• [Stored data]:

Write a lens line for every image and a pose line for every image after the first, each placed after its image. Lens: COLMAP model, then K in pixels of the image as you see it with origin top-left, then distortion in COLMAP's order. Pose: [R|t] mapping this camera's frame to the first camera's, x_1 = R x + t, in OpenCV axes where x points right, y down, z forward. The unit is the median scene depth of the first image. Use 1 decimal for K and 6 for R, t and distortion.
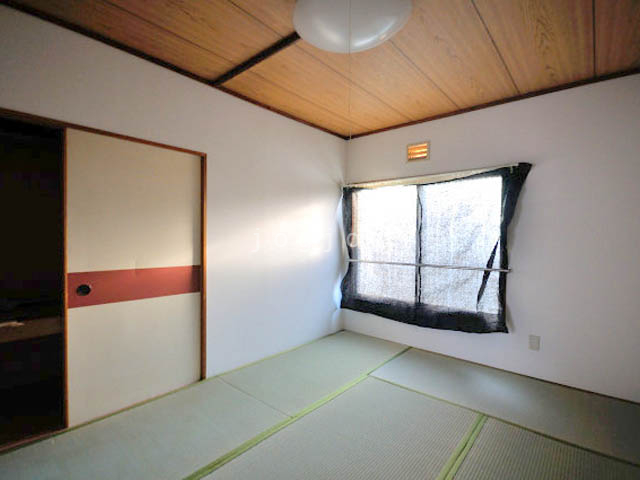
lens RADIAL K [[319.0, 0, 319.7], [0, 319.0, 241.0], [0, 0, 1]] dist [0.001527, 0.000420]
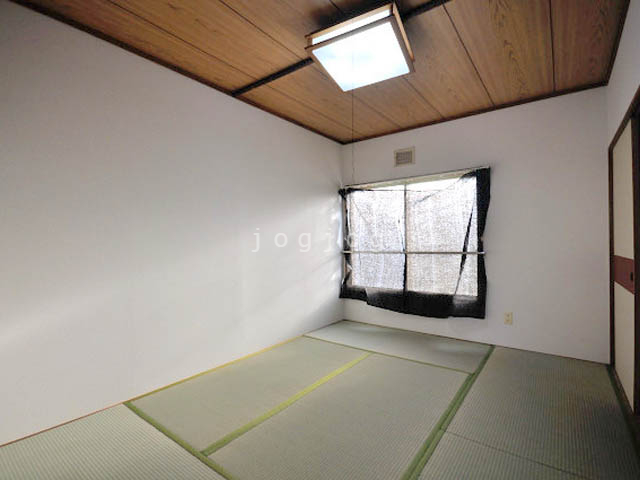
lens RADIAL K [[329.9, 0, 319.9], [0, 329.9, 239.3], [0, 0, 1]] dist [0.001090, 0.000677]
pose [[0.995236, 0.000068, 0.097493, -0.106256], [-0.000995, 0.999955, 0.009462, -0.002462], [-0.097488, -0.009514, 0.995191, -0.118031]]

• [What you should do]:
Every line above should be returned exactly; the pictures stay out.

• [Answer section]:
Write a lens line for every image and a pose line for every image after the first, each placed after its image. Lens: COLMAP model, then K in pixels of the image as you see it with origin top-left, then distortion in COLMAP's order. Pose: [R|t] mapping this camera's frame to the first camera's, x_1 = R x + t, in OpenCV axes where x points right, y down, z forward. The unit is the median scene depth of the first image. Use 1 decimal for K and 6 for R, t and distortion.
lens RADIAL K [[319.0, 0, 319.7], [0, 319.0, 241.0], [0, 0, 1]] dist [0.001527, 0.000420]
lens RADIAL K [[329.9, 0, 319.9], [0, 329.9, 239.3], [0, 0, 1]] dist [0.001090, 0.000677]
pose [[0.995236, 0.000068, 0.097493, -0.106256], [-0.000995, 0.999955, 0.009462, -0.002462], [-0.097488, -0.009514, 0.995191, -0.118031]]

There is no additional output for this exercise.